И тогда Лизавета заорала из последних сил, как орут идущие грудью на пулеметы, и младенец вышел из нее на свет, таща за собой склизкую пуповину. Бабка ловко приняла его, щелкнули ножницы, а Лиза, освобожденная, заревела от счастья, от того, что осталась живой.

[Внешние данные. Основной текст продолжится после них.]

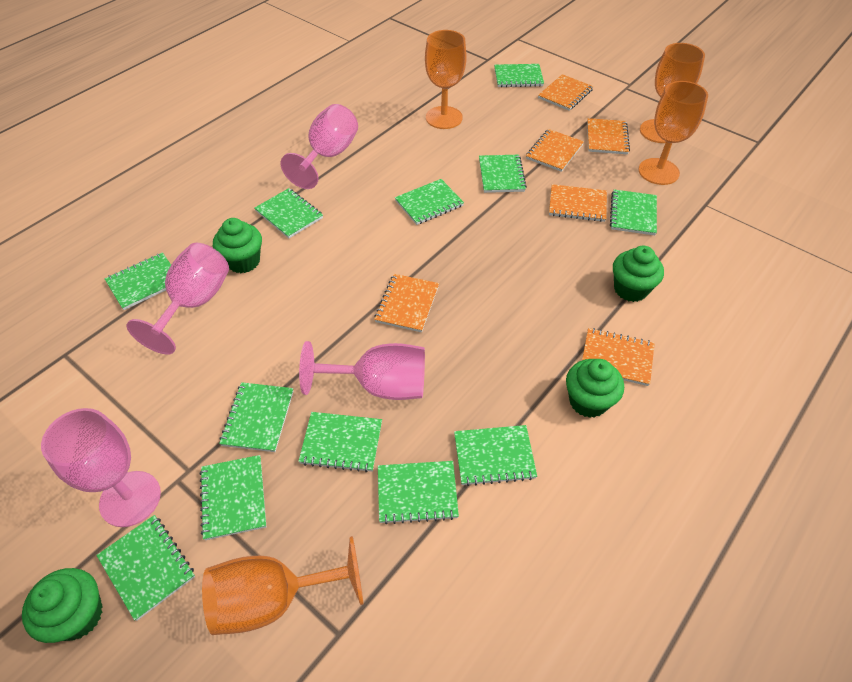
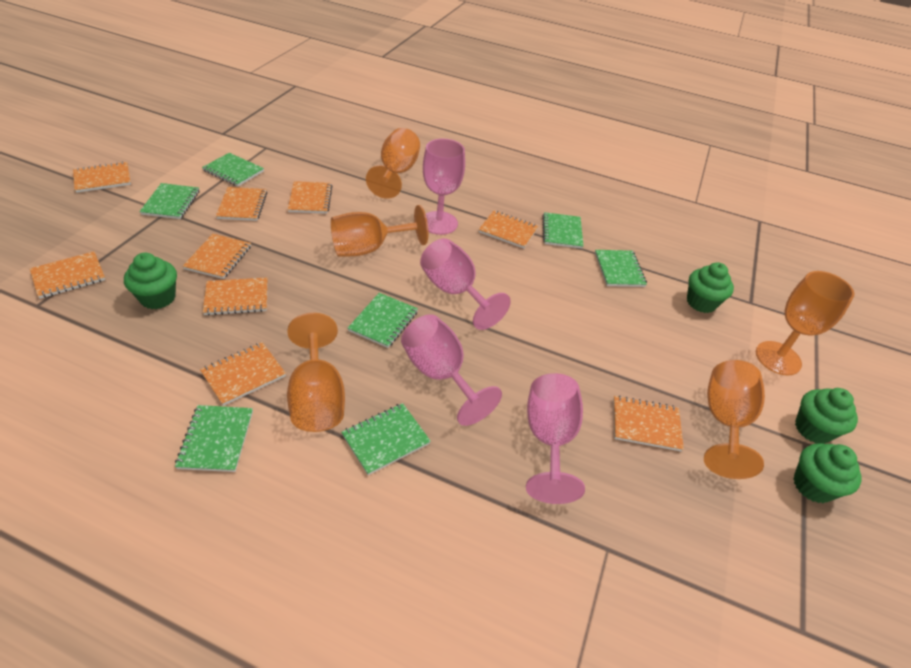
green notebook: 12 -> 7
orange goblet: 4 -> 5
orange notebook: 6 -> 9

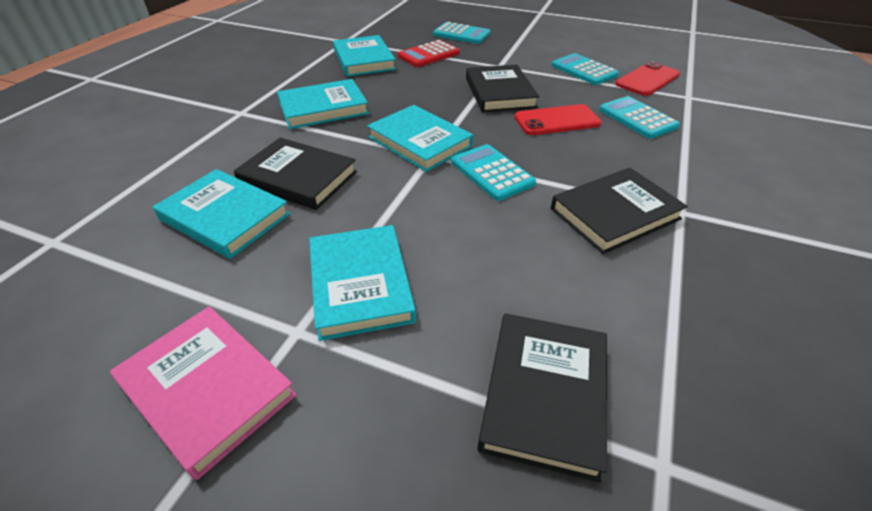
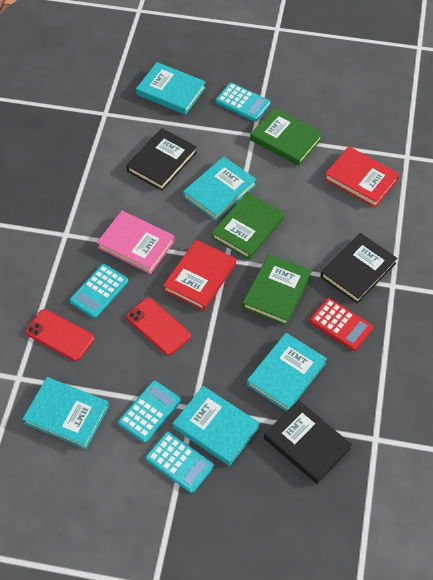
black book: 4 -> 3
green book: 0 -> 3
red book: 0 -> 2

Не выдержав, забежал Захар. Пьяным, мучительным взглядом смотрел на жену. Колдовала бабка с ребенком, шлепала его, вертела, но мальчик молчал. И все видели, что это мальчик, Лиза видела, закусив губу. И ждали, ждали…
Вдруг Захар замычал:
– В-в-в-в-вы-ы-ы-ы-ы… А-а-в-в-в-в-а-а-а… В-в-в-а-а-а-н-н-я-я-я-а-а… Ва-а-ня… В-а-а-а-а-а-н-я-а-а-а!
И сын заплакал нестерпимым, режущим первым плачем.
Маша легла на сестру поперек живота, вытянула руки и устало закрыла глаза. Хотелось спать.
Гостила она у Лизаветы три месяца, до середины ноября. Уже осенняя хлябь застывала по ночам, земля превращалась в холодный пластилин. Выпал первый снег. Машин живот округлился, налился соком, сама она раздобрела, отяжелели руки, опухло лицо, а на лбу высыпали гречишным зерном нарывистые прыщи.
Как-то раз в начале осени увидела Маша Гаврилу. Пошла с Лизаветой на базар и на краю его, за овощными рядами, услышала знакомый голос.